Surface parking lots, storage warehouses, big box stores — all of these are just real estate plays, part of a portfolio, rather than investments in the local economy. There aren't many jobs or much local revenue associated with them.
The value of a piece of land is its location. A parcel located on a highway or busy comm'l hwy is valuable because of its location.
Its increased value, relative to a parcel out in the country, is a result of nearby development and investment by the state — roads, residential development (customers/employees), utilities. Those investments are paid for by the local government — the people who live there.
It's in the interest of the local authority to make the land work, to charge a high enough rent to drive development and discourage hoarding and put the land into productive use.

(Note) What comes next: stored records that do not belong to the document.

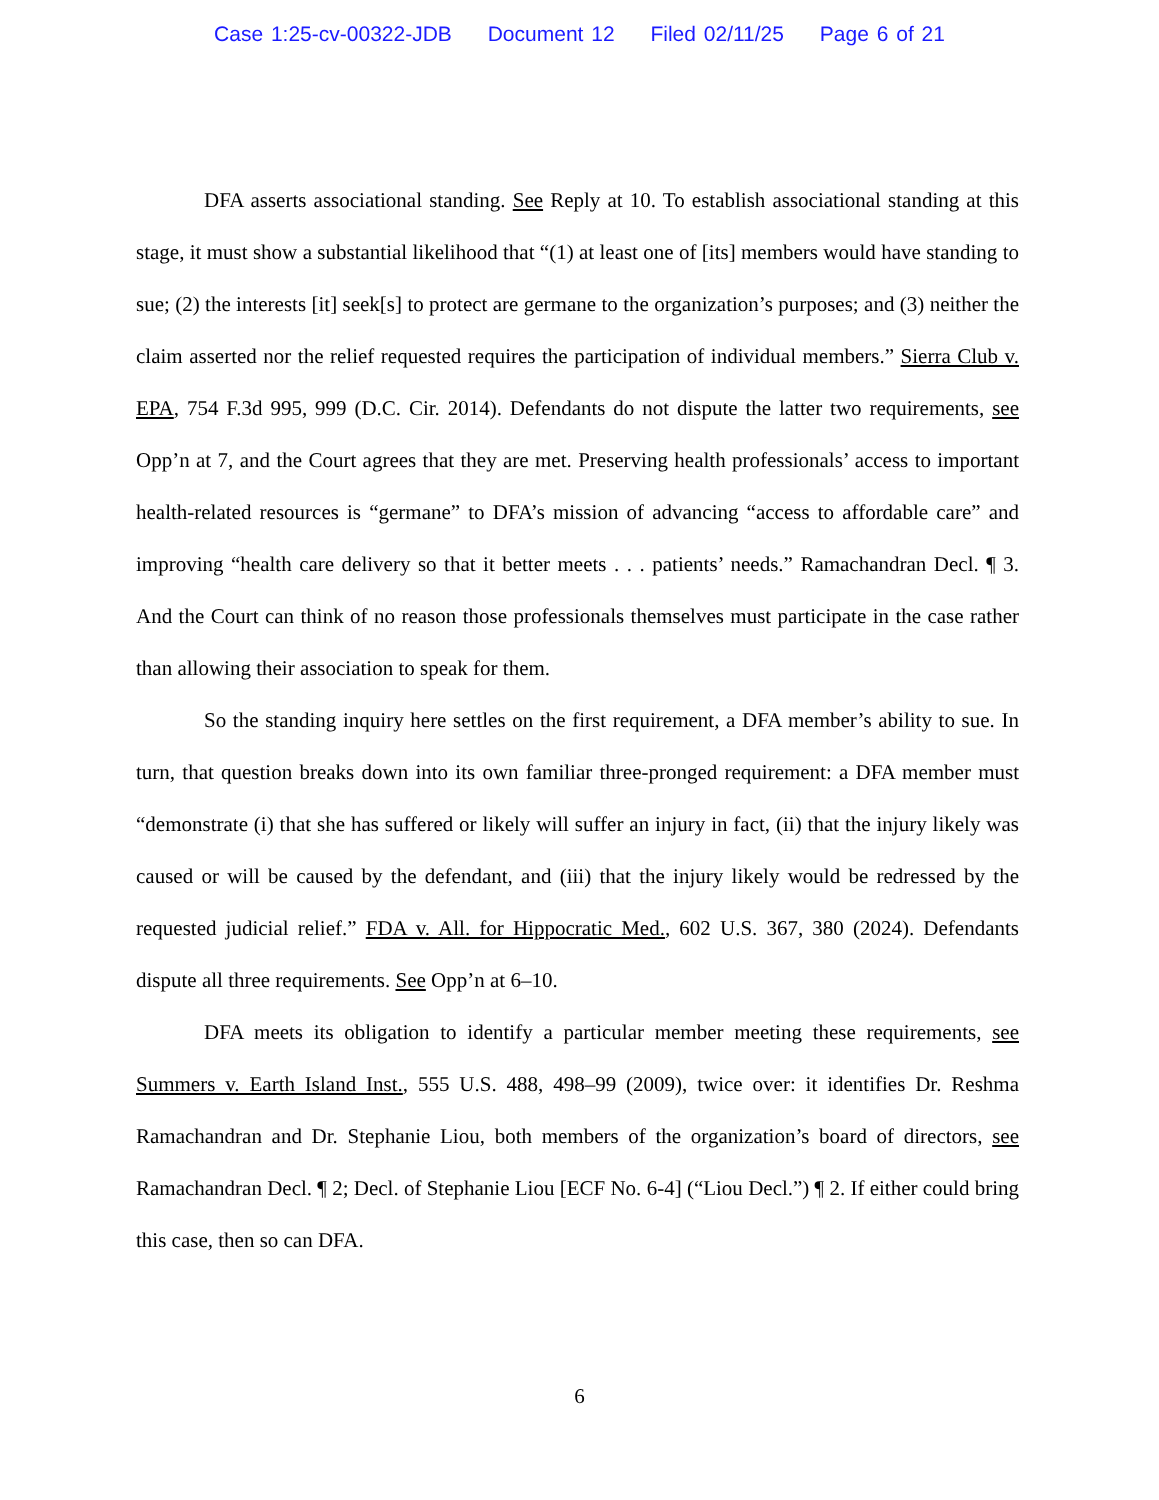Case 1:25-cv-00322-JDB Document 12 Filed 02/11/25 Page 6 of 21
DFA asserts associational standing. See Reply at 10. To establish associational standing at this stage, it must show a substantial likelihood that “(1) at least one of [its] members would have standing to sue; (2) the interests [it] seek[s] to protect are germane to the organization’s purposes; and (3) neither the claim asserted nor the relief requested requires the participation of individual members.” Sierra Club v. EPA, 754 F.3d 995, 999 (D.C. Cir. 2014). Defendants do not dispute the latter two requirements, see Opp’n at 7, and the Court agrees that they are met. Preserving health professionals’ access to important health-related resources is “germane” to DFA’s mission of advancing “access to affordable care” and improving “health care delivery so that it better meets . . . patients’ needs.” Ramachandran Decl. ¶ 3. And the Court can think of no reason those professionals themselves must participate in the case rather than allowing their association to speak for them.
So the standing inquiry here settles on the first requirement, a DFA member’s ability to sue. In turn, that question breaks down into its own familiar three-pronged requirement: a DFA member must “demonstrate (i) that she has suffered or likely will suffer an injury in fact, (ii) that the injury likely was caused or will be caused by the defendant, and (iii) that the injury likely would be redressed by the requested judicial relief.” FDA v. All. for Hippocratic Med., 602 U.S. 367, 380 (2024). Defendants dispute all three requirements. See Opp’n at 6–10.
DFA meets its obligation to identify a particular member meeting these requirements, see Summers v. Earth Island Inst., 555 U.S. 488, 498–99 (2009), twice over: it identifies Dr. Reshma Ramachandran and Dr. Stephanie Liou, both members of the organization’s board of directors, see Ramachandran Decl. ¶ 2; Decl. of Stephanie Liou [ECF No. 6-4] (“Liou Decl.”) ¶ 2. If either could bring this case, then so can DFA.
6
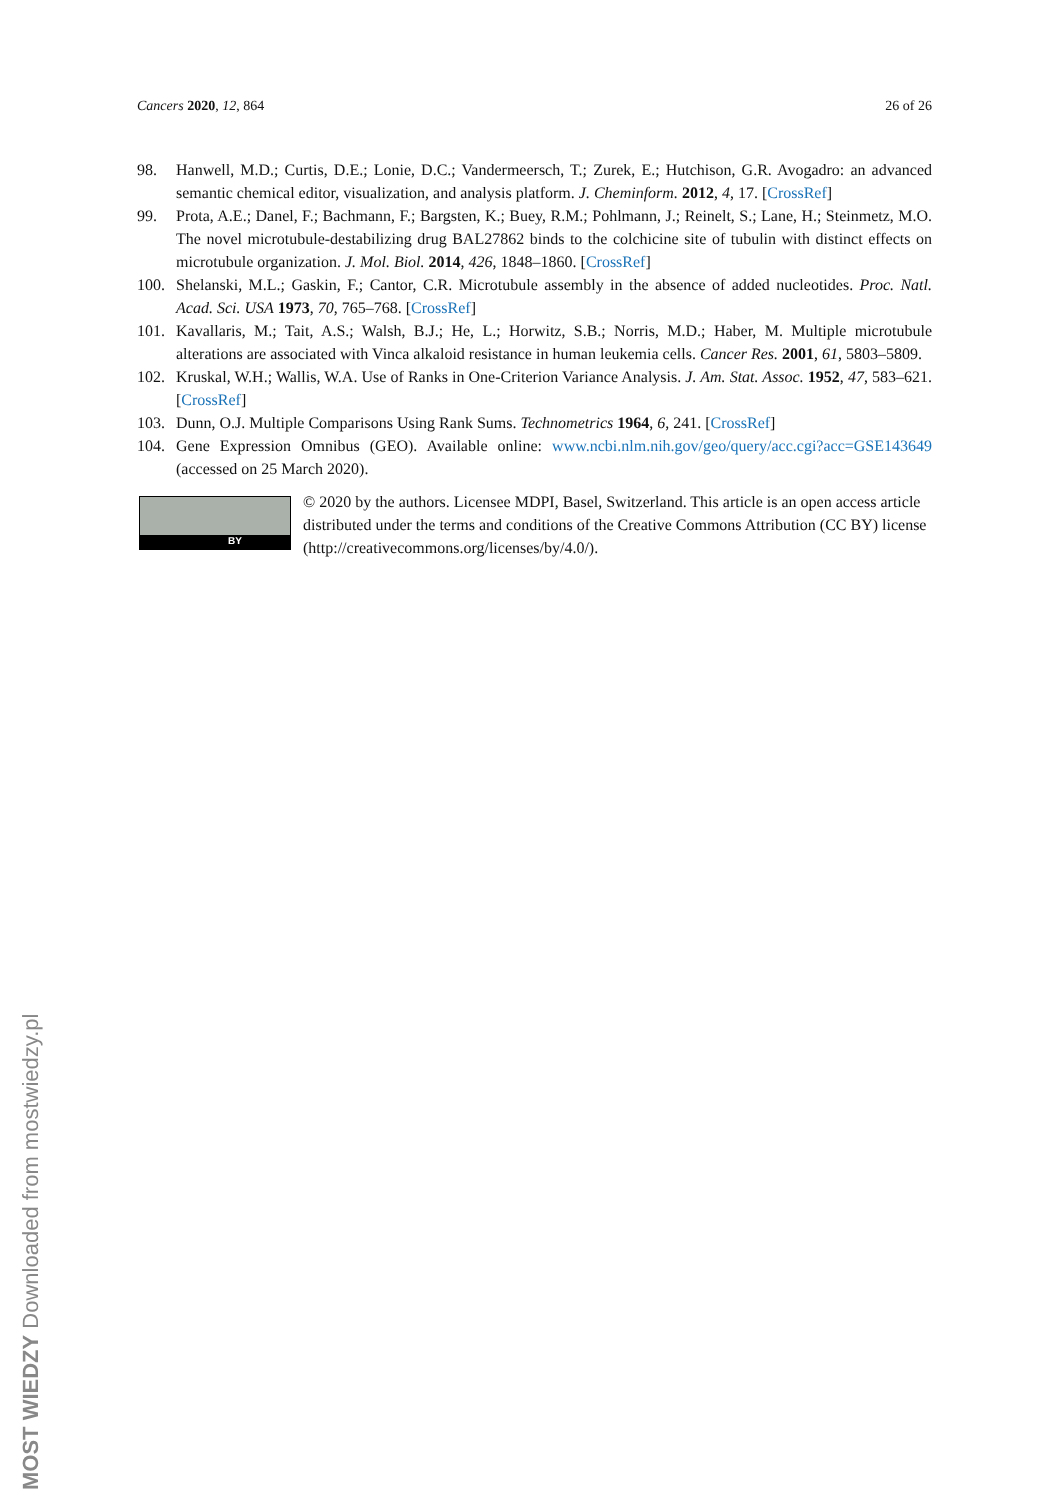Cancers 2020, 12, 864 26 of 26
98. Hanwell, M.D.; Curtis, D.E.; Lonie, D.C.; Vandermeersch, T.; Zurek, E.; Hutchison, G.R. Avogadro: an advanced semantic chemical editor, visualization, and analysis platform. J. Cheminform. 2012, 4, 17. [CrossRef]
99. Prota, A.E.; Danel, F.; Bachmann, F.; Bargsten, K.; Buey, R.M.; Pohlmann, J.; Reinelt, S.; Lane, H.; Steinmetz, M.O. The novel microtubule-destabilizing drug BAL27862 binds to the colchicine site of tubulin with distinct effects on microtubule organization. J. Mol. Biol. 2014, 426, 1848–1860. [CrossRef]
100. Shelanski, M.L.; Gaskin, F.; Cantor, C.R. Microtubule assembly in the absence of added nucleotides. Proc. Natl. Acad. Sci. USA 1973, 70, 765–768. [CrossRef]
101. Kavallaris, M.; Tait, A.S.; Walsh, B.J.; He, L.; Horwitz, S.B.; Norris, M.D.; Haber, M. Multiple microtubule alterations are associated with Vinca alkaloid resistance in human leukemia cells. Cancer Res. 2001, 61, 5803–5809.
102. Kruskal, W.H.; Wallis, W.A. Use of Ranks in One-Criterion Variance Analysis. J. Am. Stat. Assoc. 1952, 47, 583–621. [CrossRef]
103. Dunn, O.J. Multiple Comparisons Using Rank Sums. Technometrics 1964, 6, 241. [CrossRef]
104. Gene Expression Omnibus (GEO). Available online: www.ncbi.nlm.nih.gov/geo/query/acc.cgi?acc=GSE143649 (accessed on 25 March 2020).
BY
© 2020 by the authors. Licensee MDPI, Basel, Switzerland. This article is an open access article distributed under the terms and conditions of the Creative Commons Attribution (CC BY) license (http://creativecommons.org/licenses/by/4.0/).
MOST WIEDZY Downloaded from mostwiedzy.pl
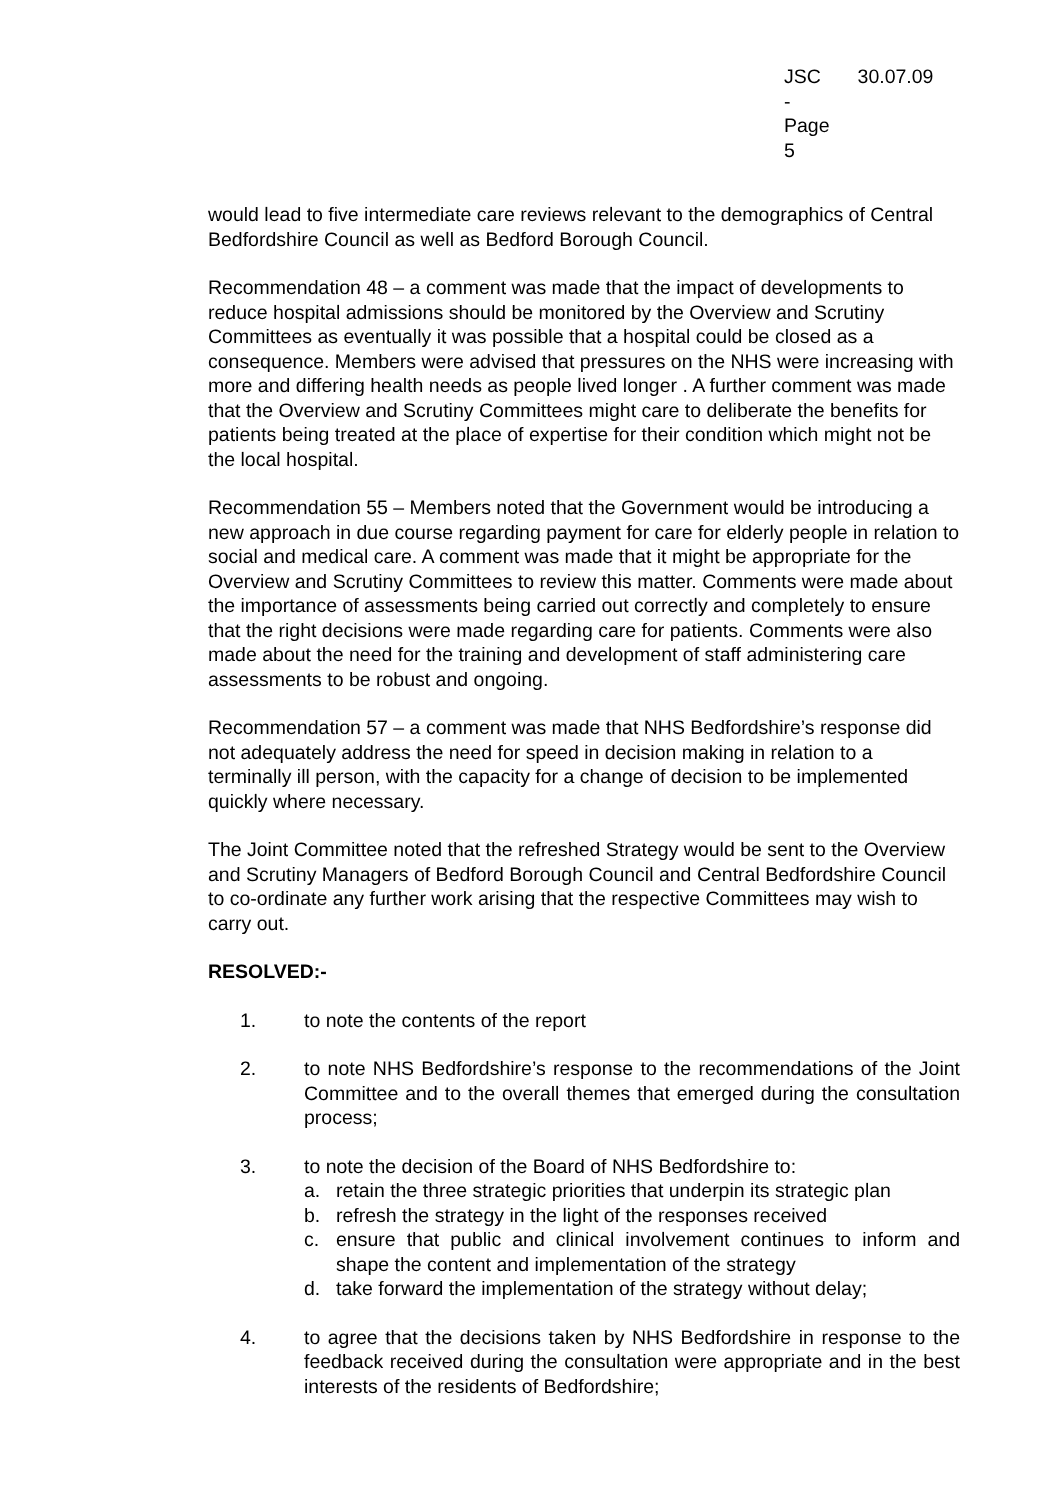JSC -
Page 5
30.07.09
would lead to five intermediate care reviews relevant to the demographics of Central Bedfordshire Council as well as Bedford Borough Council.
Recommendation 48 – a comment was made that the impact of developments to reduce hospital admissions should be monitored by the Overview and Scrutiny Committees as eventually it was possible that a hospital could be closed as a consequence. Members were advised that pressures on the NHS were increasing with more and differing health needs as people lived longer . A further comment was made that the Overview and Scrutiny Committees might care to deliberate the benefits for patients being treated at the place of expertise for their condition which might not be the local hospital.
Recommendation 55 – Members noted that the Government would be introducing a new approach in due course regarding payment for care for elderly people in relation to social and medical care. A comment was made that it might be appropriate for the Overview and Scrutiny Committees to review this matter. Comments were made about the importance of assessments being carried out correctly and completely to ensure that the right decisions were made regarding care for patients. Comments were also made about the need for the training and development of staff administering care assessments to be robust and ongoing.
Recommendation 57 – a comment was made that NHS Bedfordshire’s response did not adequately address the need for speed in decision making in relation to a terminally ill person, with the capacity for a change of decision to be implemented quickly where necessary.
The Joint Committee noted that the refreshed Strategy would be sent to the Overview and Scrutiny Managers of Bedford Borough Council and Central Bedfordshire Council to co-ordinate any further work arising that the respective Committees may wish to carry out.
RESOLVED:-
1. to note the contents of the report
2. to note NHS Bedfordshire’s response to the recommendations of the Joint Committee and to the overall themes that emerged during the consultation process;
3. to note the decision of the Board of NHS Bedfordshire to:
a. retain the three strategic priorities that underpin its strategic plan
b. refresh the strategy in the light of the responses received
c. ensure that public and clinical involvement continues to inform and shape the content and implementation of the strategy
d. take forward the implementation of the strategy without delay;
4. to agree that the decisions taken by NHS Bedfordshire in response to the feedback received during the consultation were appropriate and in the best interests of the residents of Bedfordshire;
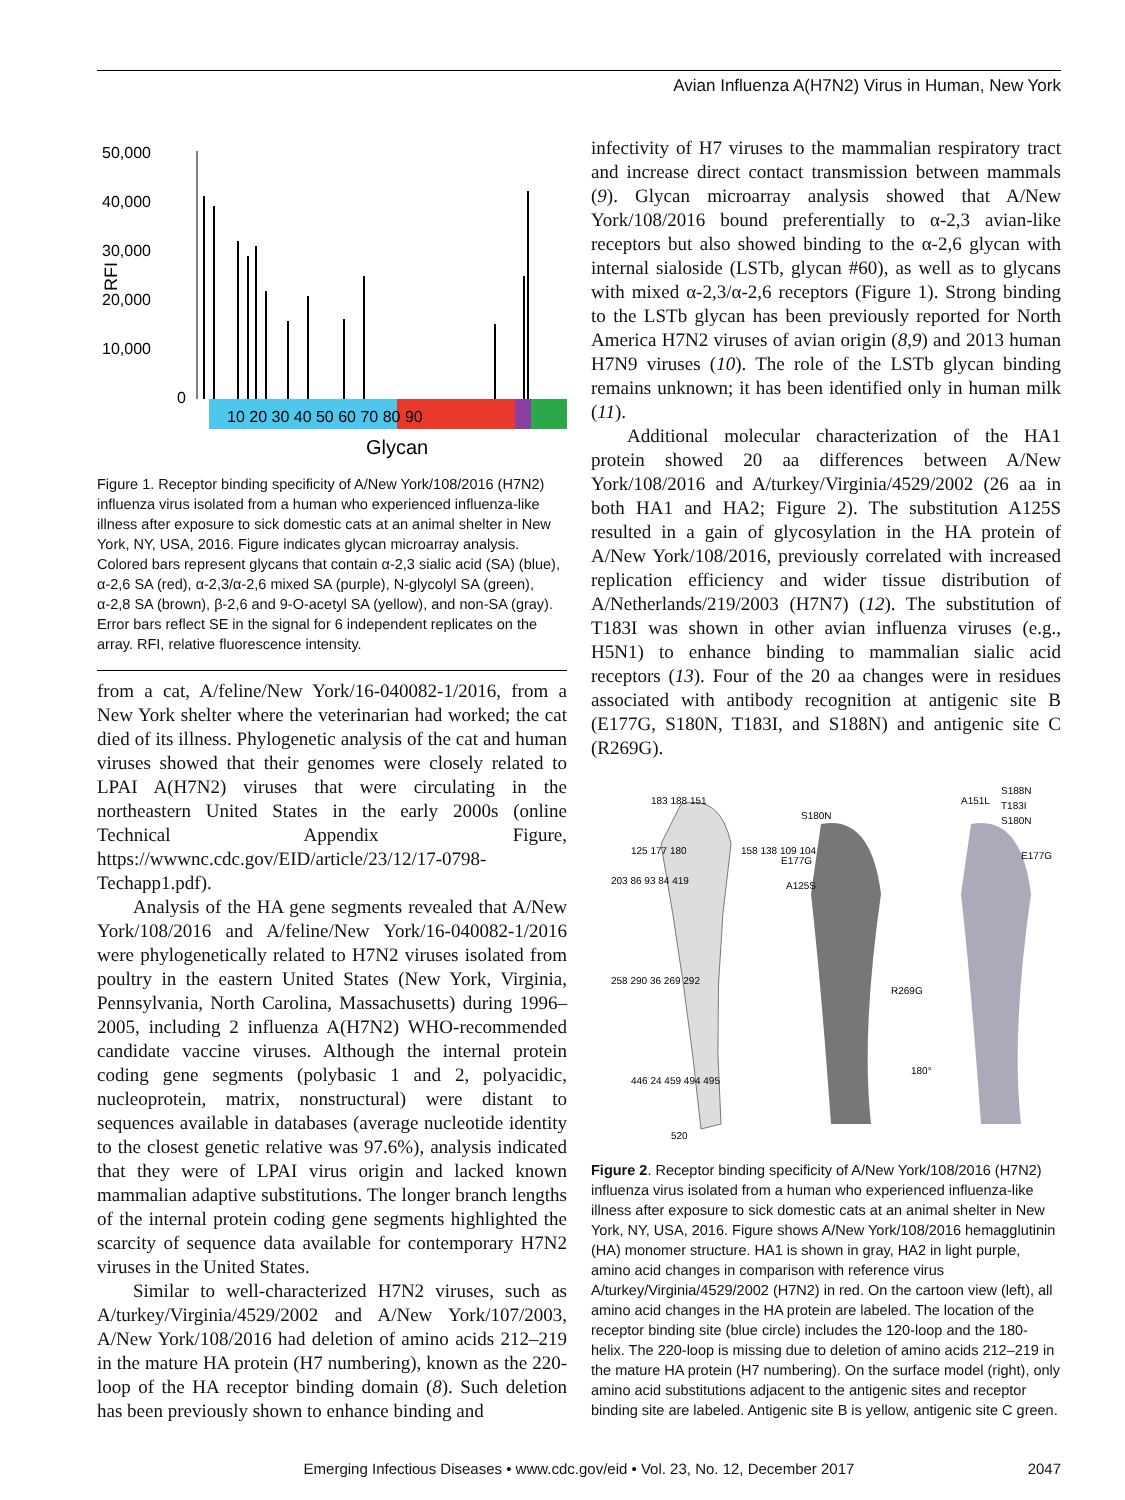Avian Influenza A(H7N2) Virus in Human, New York
50,000
40,000
30,000
20,000
10,000
0
RFI
10 20 30 40 50 60 70 80 90
Glycan
Figure 1. Receptor binding specificity of A/New York/108/2016 (H7N2) influenza virus isolated from a human who experienced influenza-like illness after exposure to sick domestic cats at an animal shelter in New York, NY, USA, 2016. Figure indicates glycan microarray analysis. Colored bars represent glycans that contain α-2,3 sialic acid (SA) (blue), α-2,6 SA (red), α-2,3/α-2,6 mixed SA (purple), N-glycolyl SA (green), α-2,8 SA (brown), β-2,6 and 9-O-acetyl SA (yellow), and non-SA (gray). Error bars reflect SE in the signal for 6 independent replicates on the array. RFI, relative fluorescence intensity.
from a cat, A/feline/New York/16-040082-1/2016, from a New York shelter where the veterinarian had worked; the cat died of its illness. Phylogenetic analysis of the cat and human viruses showed that their genomes were closely related to LPAI A(H7N2) viruses that were circulating in the northeastern United States in the early 2000s (online Technical Appendix Figure, https://wwwnc.cdc.gov/EID/article/23/12/17-0798-Techapp1.pdf).
Analysis of the HA gene segments revealed that A/New York/108/2016 and A/feline/New York/16-040082-1/2016 were phylogenetically related to H7N2 viruses isolated from poultry in the eastern United States (New York, Virginia, Pennsylvania, North Carolina, Massachusetts) during 1996–2005, including 2 influenza A(H7N2) WHO-recommended candidate vaccine viruses. Although the internal protein coding gene segments (polybasic 1 and 2, polyacidic, nucleoprotein, matrix, nonstructural) were distant to sequences available in databases (average nucleotide identity to the closest genetic relative was 97.6%), analysis indicated that they were of LPAI virus origin and lacked known mammalian adaptive substitutions. The longer branch lengths of the internal protein coding gene segments highlighted the scarcity of sequence data available for contemporary H7N2 viruses in the United States.
Similar to well-characterized H7N2 viruses, such as A/turkey/Virginia/4529/2002 and A/New York/107/2003, A/New York/108/2016 had deletion of amino acids 212–219 in the mature HA protein (H7 numbering), known as the 220-loop of the HA receptor binding domain (8). Such deletion has been previously shown to enhance binding and
infectivity of H7 viruses to the mammalian respiratory tract and increase direct contact transmission between mammals (9). Glycan microarray analysis showed that A/New York/108/2016 bound preferentially to α-2,3 avian-like receptors but also showed binding to the α-2,6 glycan with internal sialoside (LSTb, glycan #60), as well as to glycans with mixed α-2,3/α-2,6 receptors (Figure 1). Strong binding to the LSTb glycan has been previously reported for North America H7N2 viruses of avian origin (8,9) and 2013 human H7N9 viruses (10). The role of the LSTb glycan binding remains unknown; it has been identified only in human milk (11).
Additional molecular characterization of the HA1 protein showed 20 aa differences between A/New York/108/2016 and A/turkey/Virginia/4529/2002 (26 aa in both HA1 and HA2; Figure 2). The substitution A125S resulted in a gain of glycosylation in the HA protein of A/New York/108/2016, previously correlated with increased replication efficiency and wider tissue distribution of A/Netherlands/219/2003 (H7N7) (12). The substitution of T183I was shown in other avian influenza viruses (e.g., H5N1) to enhance binding to mammalian sialic acid receptors (13). Four of the 20 aa changes were in residues associated with antibody recognition at antigenic site B (E177G, S180N, T183I, and S188N) and antigenic site C (R269G).
183 188 151
125 177 180
203 86 93 84 419
158 138 109 104
258 290 36 269 292
446 24 459 494 495
520
S180N
E177G
A125S
R269G
180°
A151L
S188N
T183I
S180N
E177G
Figure 2. Receptor binding specificity of A/New York/108/2016 (H7N2) influenza virus isolated from a human who experienced influenza-like illness after exposure to sick domestic cats at an animal shelter in New York, NY, USA, 2016. Figure shows A/New York/108/2016 hemagglutinin (HA) monomer structure. HA1 is shown in gray, HA2 in light purple, amino acid changes in comparison with reference virus A/turkey/Virginia/4529/2002 (H7N2) in red. On the cartoon view (left), all amino acid changes in the HA protein are labeled. The location of the receptor binding site (blue circle) includes the 120-loop and the 180-helix. The 220-loop is missing due to deletion of amino acids 212–219 in the mature HA protein (H7 numbering). On the surface model (right), only amino acid substitutions adjacent to the antigenic sites and receptor binding site are labeled. Antigenic site B is yellow, antigenic site C green.
Emerging Infectious Diseases • www.cdc.gov/eid • Vol. 23, No. 12, December 2017 2047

For example, a vacant parcel near me is, that way for years, is valued at USD700k but is only levied about USD7k in property taxes — 1%. What if the land rent was 10% — USD70K? Would it still be vacant?
Or would the owner be motivated to develop the land to help cover his land rents or sell to get out from under that obligation? Someone wants that land but not at that price. So how to fix that?
This should push the price to use that parcel down, as there is now a penalty to hold onto it as undeveloped land. A $700k parcel with 1% tax might be offered at half that if the land rental was 10% or $70k.
And it is just one of several parcels that are either vacant or have disused buildings on them. How does a local government get those parcels back into use, earning money for the city through commerce or as housing? By making them too expensive to keep vacant.
The benefits to this would be increased development, as investors/developers felt some pressure to extract *their* rents from the land, by building on it. Since the improvements aren't taxed, they are free to build whatever will make them the most money.
Rather than paying USD1 million for a parcel with a 1% tax rate, imagine paying USD100,000 with a 10% rate, payable annually. Lowering the cost to acquire land for development lowers the price of what gets build on that land. No more luxe townhouses, more affordable homes.
You would no longer need to develop expensive homes/apartments to recoup your investment in land, making it possible to build affordable housing. Mixed developments (zoning permitted) would allow retail/commercial with residential development.
We should see increased construction that reflects what people want and can afford, once we reduce the initial cost of getting the land to build on.
Increased construction/housing supply drives down rents while spurring construction/competition within a built-up metro area with underused or disused parcels.
if you have to finance a million dollars for the land, you aren't going to build affordable homes. You're building high-end properties. You need to get your money back. And that's where many cities are stuck. High land prices, restrictive zoning = unaffordable, scarce inventory.
Those housing markets are full of well-appointed properties that are out of reach of working people but that make great investments/money-laundering vehicles/short-term rentals (AirBnB) for those who can afford them.
The end result is a dearth of affordable properties for working people and reduced economic activity in the local economy, as shelter costs consume more of worker wages. When properties are held by non-local investors, those rent payments are siphoned out of the local economy.
This — the notion of opportunity cost — seems to be ignored. Every $ I spend on rent is a dollar I can't spend at some new business. Local businesses should be very concerned about this but I never see any mention of it.
Seattle could really use this as way to get more land into productive use, lower rents and raise needed revenue. It could be tested in areas with clusters of disused but valuable parcels (Lake City Way at 105th? Where else?).
Taxing income or revenue depresses both — maybe not immediately but jobs are portable where land is not. Who knows, maybe we could get rid of B&O tax with something that works for everyone?